I Must Tell Jesus

I Must Tell Jesus


Elisha A. Hoffman (1839-1929)

I must tell Jesus all of my trials;
I cannot bear these burdens alone,
Ind my distress He kindly will help me,
He ever loves and cares for His own.

I must tell Jesus! I must tell Jesus!
I cannot bear my burdens alone;
I must tell Jesus! I must tell Jesus!
Jesus can help me, Jesus alone.

I must tell Jesus all of my troubles,
He is a kind, compassionate Friend;
If I but ask Him, He will deliver,
Makes of my troubles quickly an end.

I must tell Jesus! I must tell Jesus!
I cannot bear my burdens alone;
I must tell Jesus! I must tell Jesus!
Jesus can help me, Jesus alone.

O how the world to evil allures me!
O how my heart is tempted to sin!
I must tell Jesus, and He will help me
Over the world the vict'ry to win.

I must tell Jesus! I must tell Jesus!
I cannot bear my burdens alone;
I must tell Jesus! I must tell Jesus!
Jesus can help me, Jesus alone.

I was born in a Christian family. We worship in the morning and in the evening and prayers and praises have been the base of our life. Yet, I was not perfect. When I mean perfect, I mean in Jesus' standard. I was seen "holy" in church, yet, out of church, school, work and at home, I was a different person. I had fights with my parents, siblings, I've had un-Godly relationships, I had court dates from time to time, crashes here and there, and there was a point in my life where I've taken a knife, kneeling by the bed crying to God for my unforgivable sins while pointing it straight to my heart. Don't get me wrong, If you had seen me in person, you totally don't want to mess with me. I was a tough guy. Muscular, lean, and quite strong as I have thought of myself at the time, but in reality, I was weaker than the weakest being of this world. I didn't know how to do the right thing. I felt as if the pleasure that I've done is the normal things to do. As I knelt by that bed, I thought that I should have at least pray to God before killing myself. Maybe, like the thief on the cross, I would be safe some how. So as I was kneeling by the bed with the knife pointing at my chest, I noticed my Bible sitting close to me. So I grabbed it from under the bed (my Bible is a Study Bible that has SDA hymnal attached to the back part of it) and at that point, I didn't want to read anything from the Bible, but I opened it anyway.

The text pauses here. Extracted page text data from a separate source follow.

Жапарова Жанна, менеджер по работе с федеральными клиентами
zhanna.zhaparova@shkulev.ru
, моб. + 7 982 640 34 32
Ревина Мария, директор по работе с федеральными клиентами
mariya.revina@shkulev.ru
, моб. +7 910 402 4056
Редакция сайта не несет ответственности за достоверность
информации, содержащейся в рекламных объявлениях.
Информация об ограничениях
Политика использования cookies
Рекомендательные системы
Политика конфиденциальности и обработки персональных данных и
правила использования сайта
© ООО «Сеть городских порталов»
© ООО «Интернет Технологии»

When I opened the Bible/Hymnal, the page that I opened to happened to be Hymn #485. "I Must Tell Jesus." How awesome was God. I couldn't believe it. In that dark lonely room, I barely can see the words to the song, I sung that song. After singing the song, I dropped the knife, and with tears, I started praying to God. I just could not bear my burdens alone. I told Jesus everything that I have done as if I was talking to a friend. I pictured Jesus kneeling in front of me and listening to my every word. With tears dripping down, I told God all the sins that I've committed and I told Him that He can just take it out of my heart and do whatever He wishes to it. So I asked God for forgiveness at that moment. And from that moment on, God have been nurturing me into a better person one day at a time.

Friends, if you have done so many sins that you think it's so intense that you are unable to be forgiven, tell it to Jesus. When all your friends have left you, or when you felt that your family don't understand you, tell it to Jesus. When you talk to Him, talk to Him as He is your friend because He is your friend. Just pour out all your selfish desires and ask Jesus to renew your heart.

My hope is for anyone that read this to bring his or her life to God. Jesus listens. I often think, "why should I pray to God when He is a God that knows everything?" Yes, He knows your heart, but He is waiting for you to surrender your heart to Him.

Anyway, I just wanted to share my testimony and how God have used this song to changed my heart. It's your time to tell Jesus of all of your trials.